Not everyone in Portland's wellness community has been enthusiastic about Young's practice. Dr. Renata Ohlsson, a sleep medicine physician at OHSU who has not worked with Young and reviewed his methodology only from his website, said she found the clinical framing of his services "difficult to evaluate."

"There's no peer-reviewed literature I'm aware of on the benefits of having a paid observer present during a nap," Dr. Ohlsson said. "That doesn't mean there's no benefit. It just means we don't know."

Young is unbothered. "Western medicine has a very narrow definition of what constitutes evidence," he said. "My clients are sleeping better. Their teams are reporting improved afternoon performance. The results speak for themselves."

When asked if he had data on improved afternoon performance, he said the data was proprietary.


Young lives in Northeast Portland with his partner and their dog, a one-and-a-half-year-old rescue named Lana who Young describes as "a gifted ambient sleeper, which frankly is more than can be said for most of his clients" and who occasionally accompanies him to sessions, though only for clients who have signed a supplemental animal-presence waiver.

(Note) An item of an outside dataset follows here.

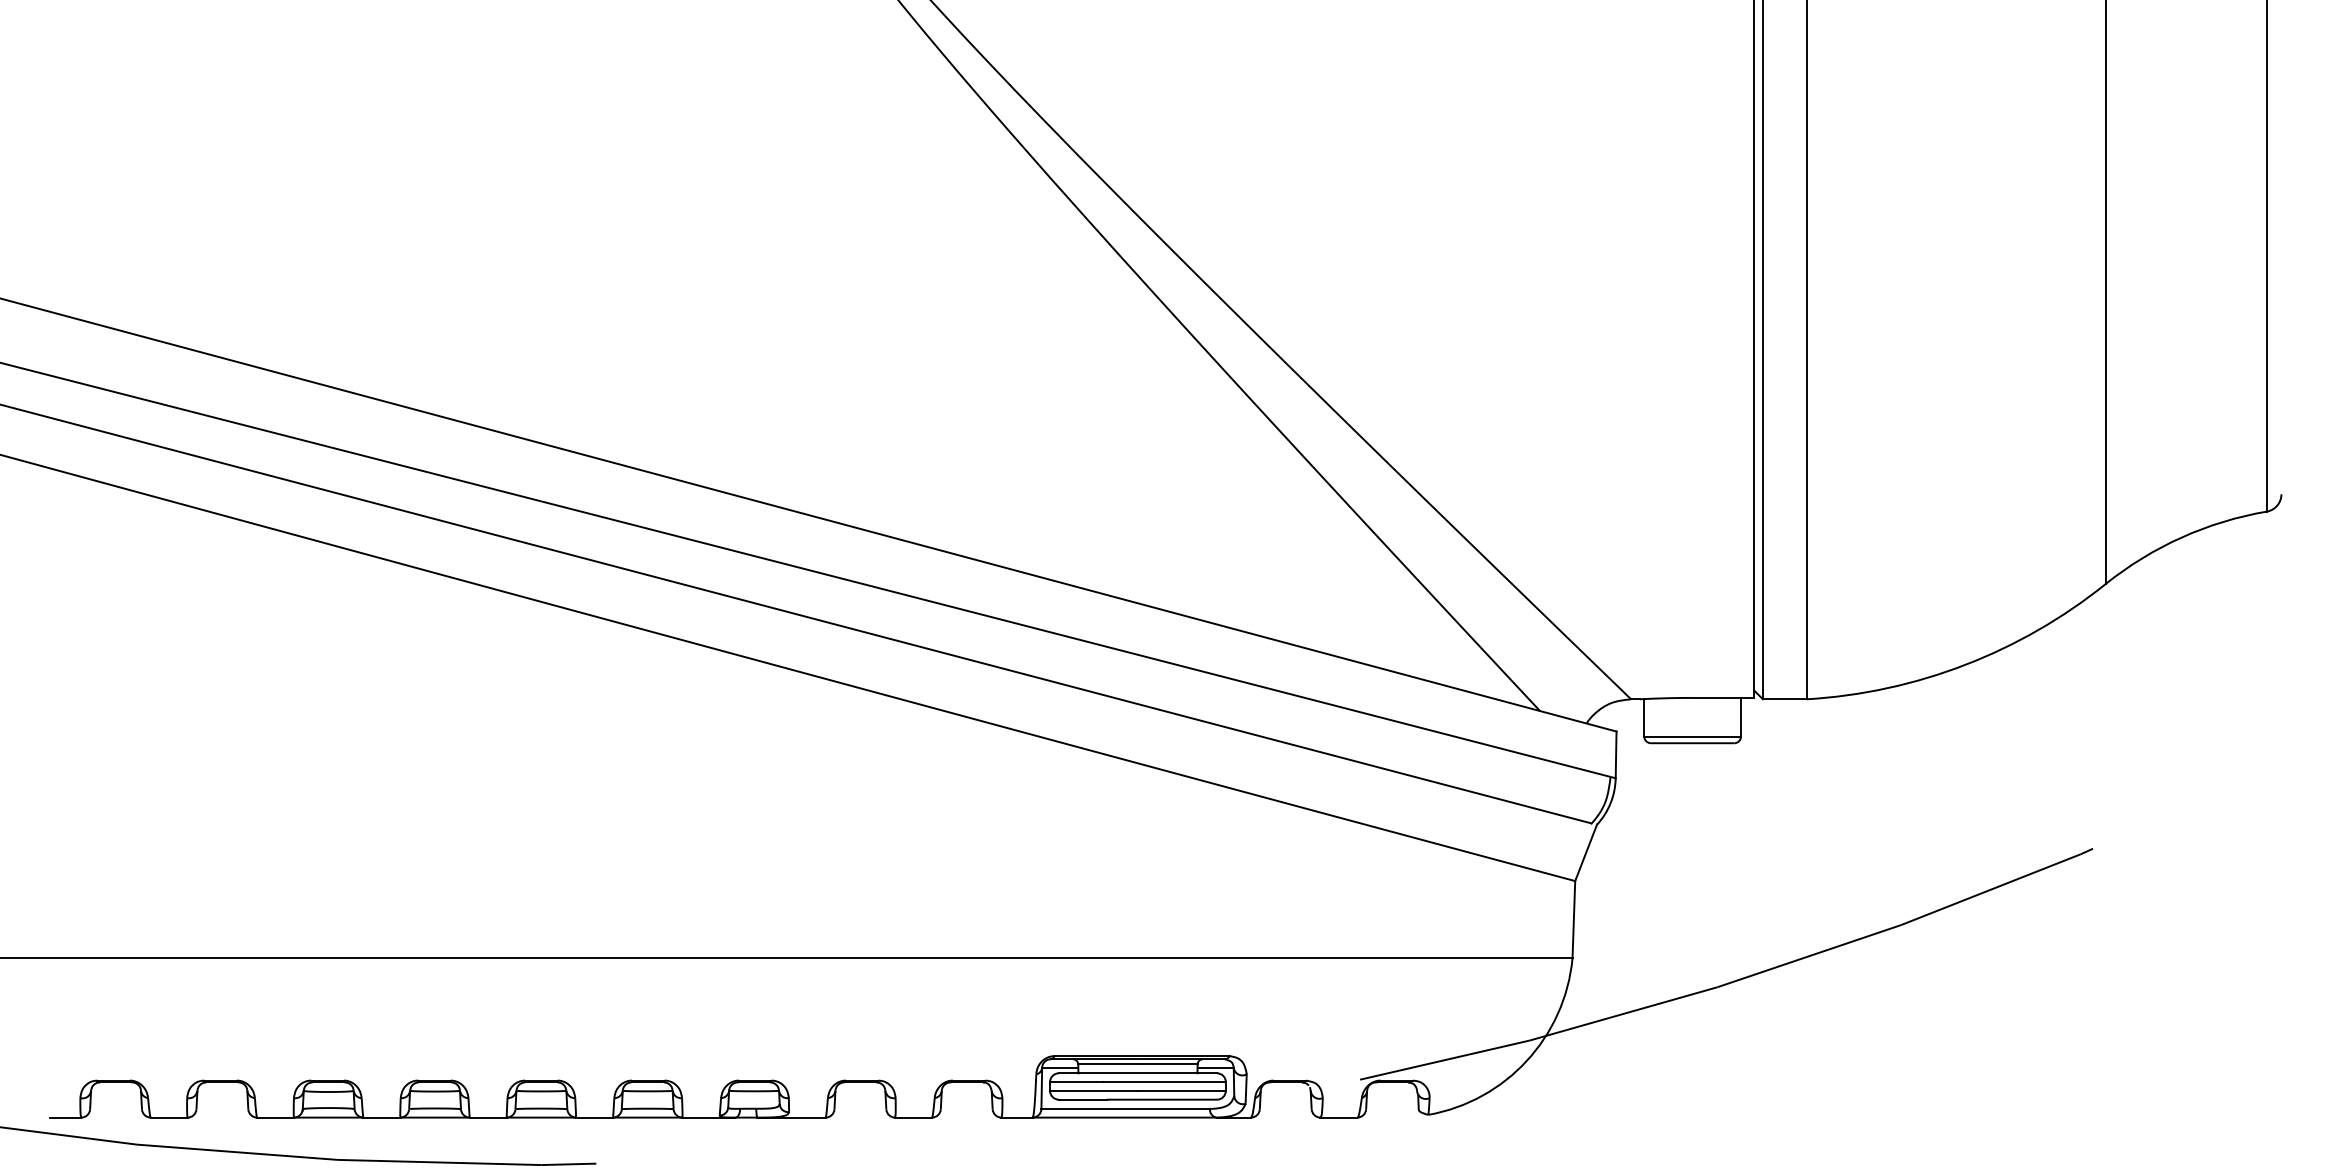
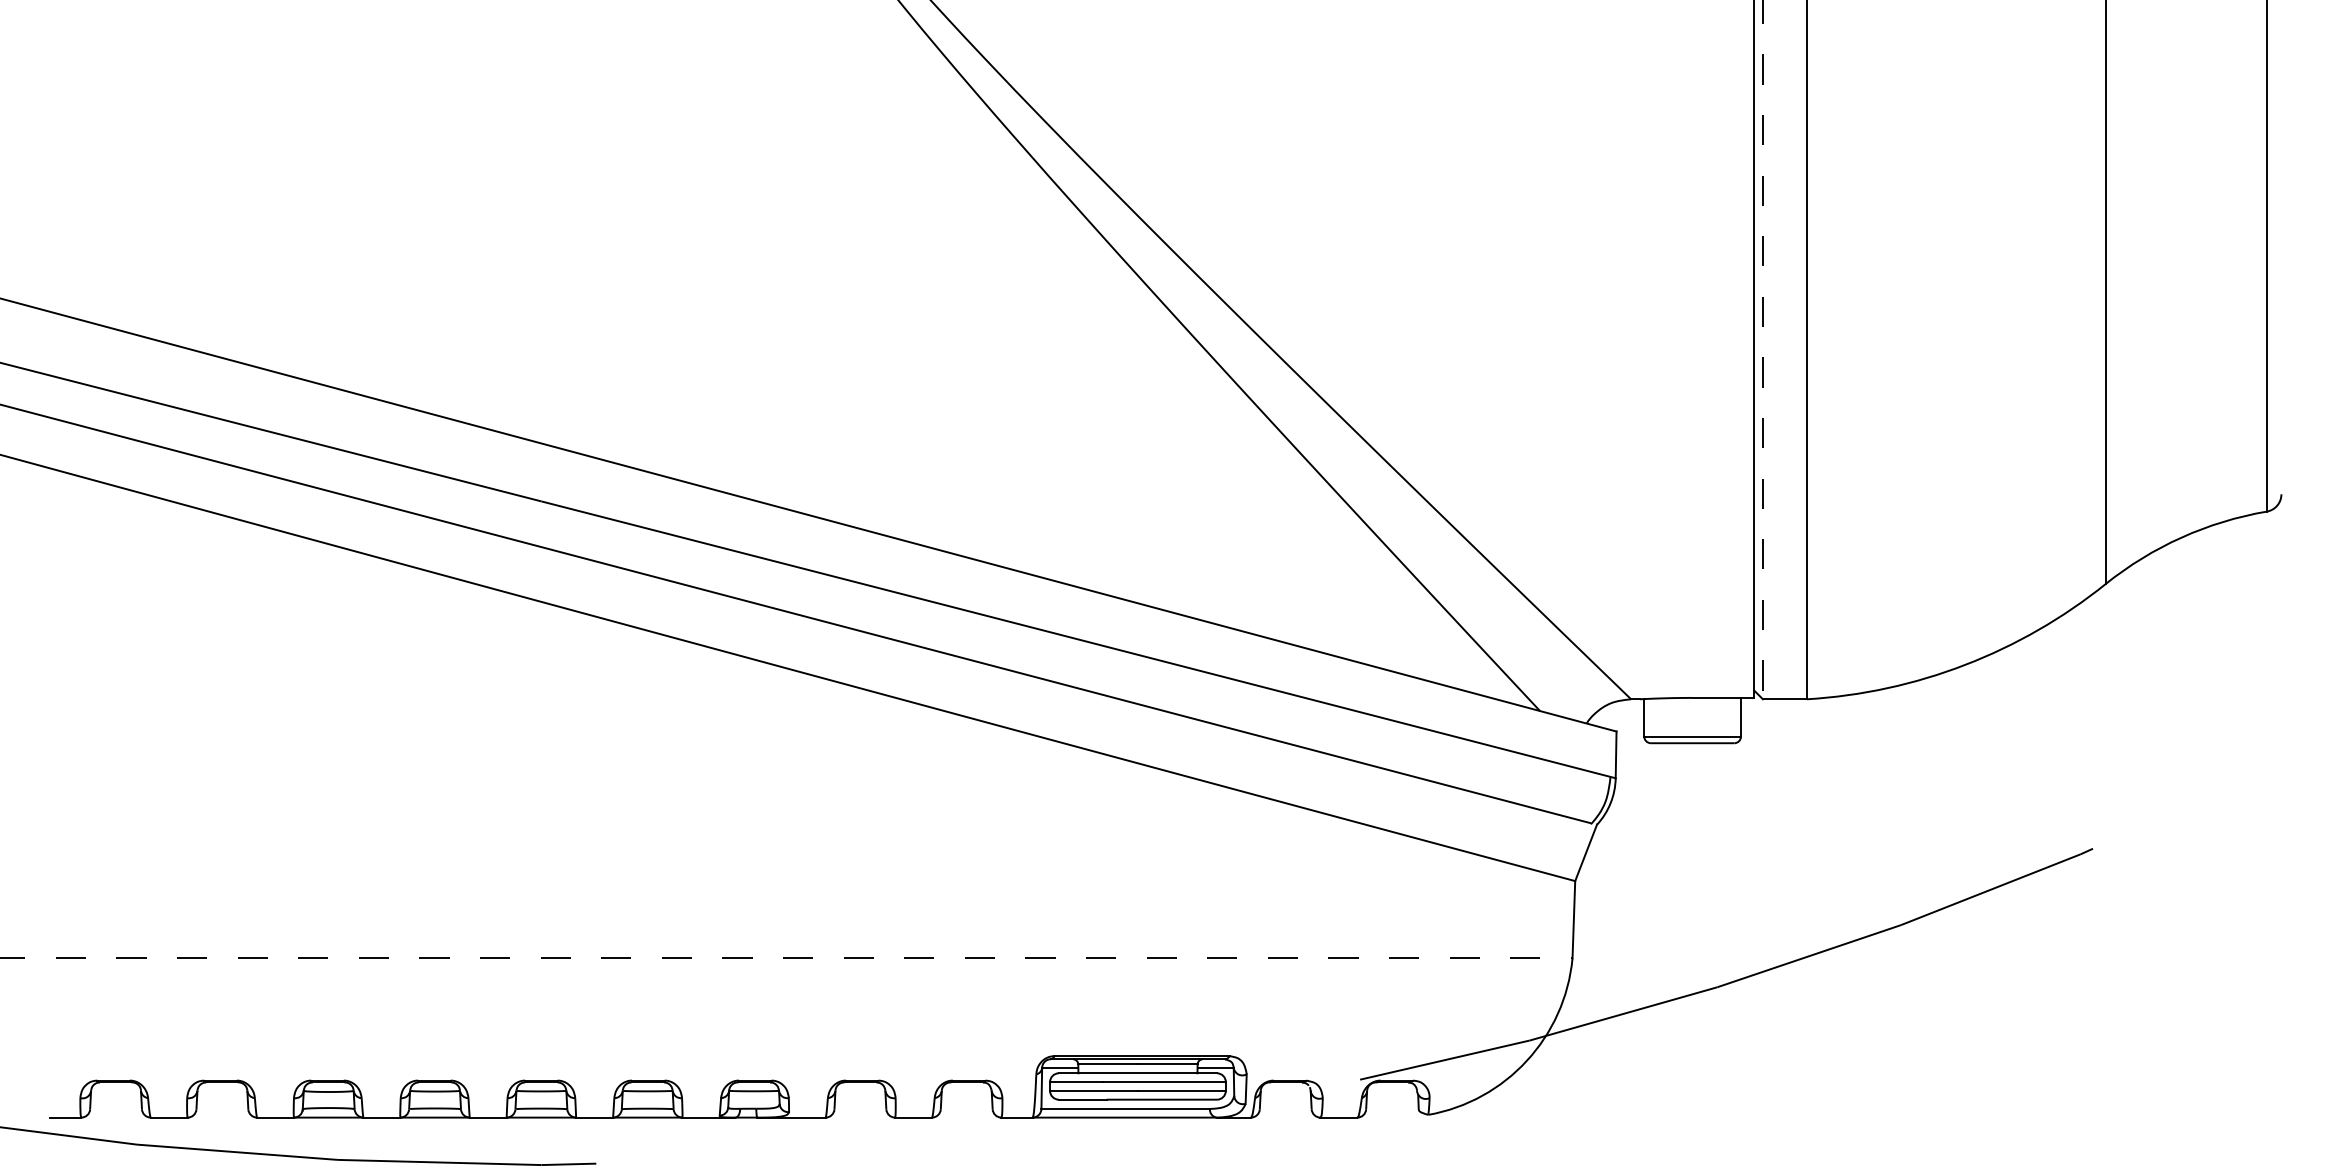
line at (1762, 350): solid -> dashed
line at (786, 958): solid -> dashed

He is currently developing a group offering he calls "Witnessed Rest," in which up to four executives nap simultaneously while Young observes the room as a whole. The rate for Witnessed Rest has not been finalized but Young says it will be "meaningfully less per person than the individual rate, while still reflecting the complexity of multi-subject observation."

He is also in early conversations with a boutique hotel in the West Hills about a potential residency program, and has been approached by a private equity firm in San Francisco interested in licensing the Executive Naps methodology for national expansion.

"I've thought a lot about scale," Young said. "But the core of this work is presence. And presence doesn't scale easily. So we'll see."

He finished his pour-over, capped the thermos, and checked his watch. He had another session in forty minutes, across town, in the office of someone he described only as "a significant regional figure in Pacific Northwest finance." He had already confirmed the room temperature. He had already checked the blackout curtains. He was, by his own assessment, ready.

"This city needed this," he said, pulling on a rain jacket. "People act like rest is something you just do. It's not. Rest is something you practice. And like any practice, it's better with someone watching."

Stephen Young
About the Subject

Young is also the founder of Waves Automations, a legitimate Portland-based consultancy that helps creators and coaches build marketing systems, community platforms, and automation infrastructure. He was unavailable for comment on that business, as he was observing a nap at the time of publication. More at wavesautomations.com.

Happy April Fools' Day. Executive Naps is not a real company. Stephen Young is a real person who does not watch people sleep for money, as far as we know. St. Johns Sentinel regrets nothing.